«L’Italia con i Paesi del Corno d’Africa si pone come Paese che ascolta, non che fa la lezione. Nella regione siamo considerati un partner affidabile, senza secondi fini». Così Lapo Pistelli, viceministro degli Esteri, spiega ad Avvenire come è stato possibile liberare Meriam Yahya Ibrahim e trasferirla in Italia: attraverso una diplomazia che punta sulla collaborazione e non sull’accusa. Ieri la donna cristiana condannata per apostasia e adulterio, e poi scagionata, è arrivata in Italia su un volo di Stato e ha incontrato papa Francesco dopo l’atterraggio a Ciampino.
«MERIAM SI È SCIOLTA». «Meriam s’era illuminata, prima della partenza, già solo a sentire dell’interessamento del Papa e della possibilità di incontrarlo», aggiunge il viceministro. «È stata la conclusione più bella, direi.

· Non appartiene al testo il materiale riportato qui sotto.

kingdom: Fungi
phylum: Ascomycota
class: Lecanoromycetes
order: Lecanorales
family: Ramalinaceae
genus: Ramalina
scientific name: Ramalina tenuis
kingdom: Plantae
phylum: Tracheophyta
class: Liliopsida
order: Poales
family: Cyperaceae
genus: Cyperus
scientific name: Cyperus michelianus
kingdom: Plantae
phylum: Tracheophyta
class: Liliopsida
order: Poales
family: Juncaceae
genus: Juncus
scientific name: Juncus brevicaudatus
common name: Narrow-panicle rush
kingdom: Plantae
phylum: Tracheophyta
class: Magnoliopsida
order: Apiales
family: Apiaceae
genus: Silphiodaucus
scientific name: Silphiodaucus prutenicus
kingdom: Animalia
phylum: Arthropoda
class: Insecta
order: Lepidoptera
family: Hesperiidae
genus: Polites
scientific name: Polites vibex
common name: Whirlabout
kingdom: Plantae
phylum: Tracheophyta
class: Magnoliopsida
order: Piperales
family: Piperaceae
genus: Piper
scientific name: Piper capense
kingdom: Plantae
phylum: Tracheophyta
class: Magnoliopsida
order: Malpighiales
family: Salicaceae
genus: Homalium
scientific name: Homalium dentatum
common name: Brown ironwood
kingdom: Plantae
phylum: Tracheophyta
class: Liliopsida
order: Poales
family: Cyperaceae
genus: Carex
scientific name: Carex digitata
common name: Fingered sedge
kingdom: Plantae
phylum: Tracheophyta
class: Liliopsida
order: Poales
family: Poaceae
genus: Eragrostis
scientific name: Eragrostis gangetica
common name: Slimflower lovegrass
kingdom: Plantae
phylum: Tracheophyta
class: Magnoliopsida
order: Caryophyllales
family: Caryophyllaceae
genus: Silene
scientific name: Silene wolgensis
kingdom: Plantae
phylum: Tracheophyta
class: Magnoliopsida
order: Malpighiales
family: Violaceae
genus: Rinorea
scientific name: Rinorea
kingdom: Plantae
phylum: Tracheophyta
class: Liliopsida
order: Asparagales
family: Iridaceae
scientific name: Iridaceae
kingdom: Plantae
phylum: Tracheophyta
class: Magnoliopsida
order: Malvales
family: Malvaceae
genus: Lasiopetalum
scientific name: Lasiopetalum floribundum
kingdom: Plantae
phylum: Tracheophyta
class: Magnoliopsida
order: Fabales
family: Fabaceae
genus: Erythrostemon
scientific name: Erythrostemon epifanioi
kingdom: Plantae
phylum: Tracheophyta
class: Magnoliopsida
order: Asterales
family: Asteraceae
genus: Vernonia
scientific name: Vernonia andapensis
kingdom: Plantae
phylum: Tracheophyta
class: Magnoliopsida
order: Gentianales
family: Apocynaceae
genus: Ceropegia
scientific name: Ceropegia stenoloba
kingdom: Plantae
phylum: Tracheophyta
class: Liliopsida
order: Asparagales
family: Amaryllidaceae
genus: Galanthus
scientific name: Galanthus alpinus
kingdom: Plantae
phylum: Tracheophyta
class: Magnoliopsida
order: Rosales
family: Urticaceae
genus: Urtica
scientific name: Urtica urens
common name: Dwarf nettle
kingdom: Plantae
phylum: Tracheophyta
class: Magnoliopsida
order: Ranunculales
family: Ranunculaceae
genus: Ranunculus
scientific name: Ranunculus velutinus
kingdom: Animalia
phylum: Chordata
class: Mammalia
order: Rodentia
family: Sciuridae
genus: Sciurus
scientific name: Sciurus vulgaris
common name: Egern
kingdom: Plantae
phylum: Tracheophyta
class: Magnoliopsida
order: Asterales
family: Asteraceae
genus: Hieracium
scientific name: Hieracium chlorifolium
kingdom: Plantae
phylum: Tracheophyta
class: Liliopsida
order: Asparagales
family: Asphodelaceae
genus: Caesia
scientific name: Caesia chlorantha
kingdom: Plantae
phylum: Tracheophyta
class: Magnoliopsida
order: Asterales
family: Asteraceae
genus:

Papa Francesco ha molto lodato Meriam per il suo grandissimo coraggio, virtù che a volte, ha detto, manca ai cristiani. Meriam è molto riservata, ma col Papa si è sciolta. E suo marito si è commosso».
«RISOLVIAMO UN VOSTRO PROBLEMA». Pistelli torna poi sul dialogo con le autorità sudanesi: «C’è stata un’ottima collaborazione. Questo esito non sarebbe stato possibile senza la reciproca collaborazione in un dialogo da pari a pari». E in un’altra intervista concessa alla Stampa il viceministro precisa come la diplomazia italiana abbia «spiegato più volte alle autorità sudanesi che volevamo essere utili a risolvere un caso che aveva procurato loro pessima pubblicità».
PARTENZA PER GLI USA. Ora Meriam con la sua famiglia volerà negli Stati Uniti, dove vive il fratello di Daniel Wani, che ha la cittadinanza americana. «Si tratta di sbrigare le ultime pratiche consolari americane», spiega il viceministro al quotidiano della Cei. «Poi con un volo di linea partiranno per New York, è plausibile entro domani (oggi, ndr). Ora spero che questa vicenda possa essere di buon auspicio per altre situazioni di conflittualità sulla libertà religiosa. Il mio pensiero in questo momento va ai cristiani dell’Iraq in rotta verso il Kurdistan».